Estando en misión militar en El Cairo, un compañero, el católico Cédric, lo invitó a que fuese con él a la Misa dominical en una iglesia de rito copto. Aceptó. Ninguno de los dos entendió nada de lo que allí se decía, pero, cuando concluyó la celebración, Cédric se puso de rodillas, juntó las palmas de las manos y se sumió durante unos instantes en oración. Mustafá no había visto nunca semejante recogimiento. Lo impactó. Y no lo olvidó.
De nuevo en Francia, se hizo amigo, en Draguignan, de cuatro militares católicos que lo pusieron en el camino de la conversión al cristianismo: Jacques-Antoine, Benoît, Glenn y Mickaël. En ellos, percibió Mustafá, había «algo más». Se les notaba en los ojos.
«Qu’avaient-ils de plus?», se preguntaba. ¿Y qué era ese plus? La paz de Cristo. Y además la capacidad de crear vínculos de amistad entre ellos y con Mustafá en libertad y jovialidad desde una sincera vivencia religiosa.
Mustafá empezó entonces a estudiar el cristianismo. Y como tenía infinidad de preguntas que demandaban respuestas, sus amigos militares lo pusieron en contacto con Hervé, un capellán laico del ejército, que lo inició en la fe cristiana: «El Catecismo de la Iglesia Católica fue el instrumento determinante de mi conversión», reconoció Mustafá. Y el haber descubierto el don de la Eucaristía.

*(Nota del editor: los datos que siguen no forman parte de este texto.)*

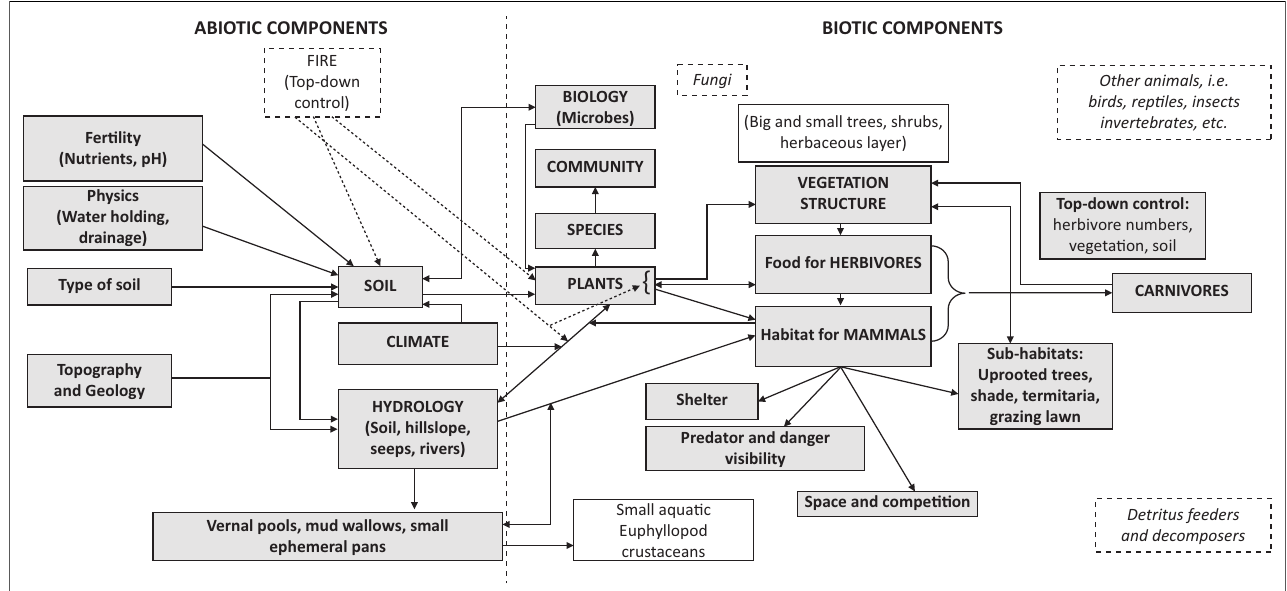
FIGURE 1: Links between abiotic and biotic components of the savanna granitic catena ecosystem. Ecosystem components that did not form part of this study are indicated in dotted line blocks, but only fire has been linked to other components. A connection to soil or plants implies its sub-components as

Visitó el monasterio benedictino de Solesmes, se matriculó en unos cursos de Teología y, en 2010, finalizados los años de catecumenado, recibió el Bautismo, la Confirmación y la Primera comunión en Lourdes. Tomó el nombre de Mateo, por el apóstol de Cristo, sin renunciar al de Mustafá.
La hospitalidad que le dispensaron en la abadía de Solesmes, la liturgia solemne y elocuente, el recogimiento en la oración y el gran número de almas en búsqueda que hallaron un hogar espiritual entre los monjes lo condujeron, en 2016, a hacerse oblato benedictino.
Llegó incluso, tras varias estancias en el monasterio, fundación de Solesmes, de Palendriai, en Lituania, a considerar si su vocación no sería la de ser monje. Alguien le mostró que no era ese su camino, sino el de dar testimonio ante el mundo de cuál había sido su itinerario en la fe y de cómo había encontrado la vida verdadera en Cristo y en la Iglesia.
Es, desde entonces, apóstol, sin más. Y de ahí el relato de su vida en el libro, con Cyriac Zeller, “Devenir votre frère. Français, militaire et musulmán: La fraternité entre chrétiens l’a converti” (2023). Aún no ha sido traducido al español.
Mientras tanto, si el lector desea conocer otra historia impactante de conversión, con trazos semejantes a ésta, hágase con el de Joseph Fadelle: “El precio a pagar”. Va por la 13.ª edición. No podrá dejar de leerlo hasta que el autor le haga saber cómo logró al fin sobrevivir a la dura persecución familiar que hubo de padecer por haberse adherido, con su mujer y sus hijos, a Cristo.